> [Passage shown]:
"Bernie's Tune" is a 1952 jazz standard. The music was written by Bernie Miller, with lyrics added later by Jerry Leiber and Mike Stoller. It was popularised with a recording by the quartet of the American saxophonist and composer Gerry Mulligan, on the 1952 album of the same name, which also featured Chet Baker on trumpet. Despite this association, the piece was actually composed, as aforementioned, by a slightly unsung composer Bernie Miller, who also wrote the tune "Loaded" which was also covered by Chet Baker and saxophonist Stan Getz (to name a few). The tune was a popular choice for musicians jamming at the time, though information about the composer ("Bernie" Miller) himself is scarce, all that people really know of him is that he was a piano player from Washington DC. Mulligan speculated that by the time he had discovered any of Bernie's tunes, Bernie was dead. Later on in Mulligan's life, he took the same changes but invented a new melody to fit over the piece, entitling it 'Idle Gossip'.

> [Listed entries]:
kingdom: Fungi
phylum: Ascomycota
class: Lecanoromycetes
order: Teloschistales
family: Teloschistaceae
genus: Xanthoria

> [Work to be completed]:
Resume the passage on "Bernie's Tune" after its last sentence, carrying the account forward. The rows play no part in the work here.

> [Exercise output]:
Composition
The song is typically played in D minor, and has a 32 bar AABA structure. Harmonically, it starts on the root minor chord, then travels to form a dominant on the minor 6th of the D (Bb dominant 7th functions as the dominant of F minor 7th which is the minor 3 chord) . This is what gives the A section of this piece a slightly blues-orientated tonality, as the dominant 7th of the Bb dominant is an Ab, the b5 of the root minor chord, being the definitive note of a blues scale. It then moves down a semitone to the dominant 5th of the root minor, preparing to go back to the root minor. This repeats for the second A section, although instead of the minor 2-5 back into D minor, there is a major 2-5-1 into Bb Major (leading to the B section.) The B section of the piece is a standard 1-6-2-5 in Bb repeating 3 times, then leading to a Bb dominant, and a minor 2-5 back into the root minor. The A section then repeats once to lead back to the start.

The melody of the A section is primarily chromatic and conjunct, except the quaver length four note arpeggios at the end of each second bar. The melody of the B section is far less chromatic but still moves in a predominantly conjunct style.

Versions
 Al Haig, on Al Haig: Live in Hollywood, 1952.
 Gerry Mulligan Quartet, on Bernie's Tune, 1952.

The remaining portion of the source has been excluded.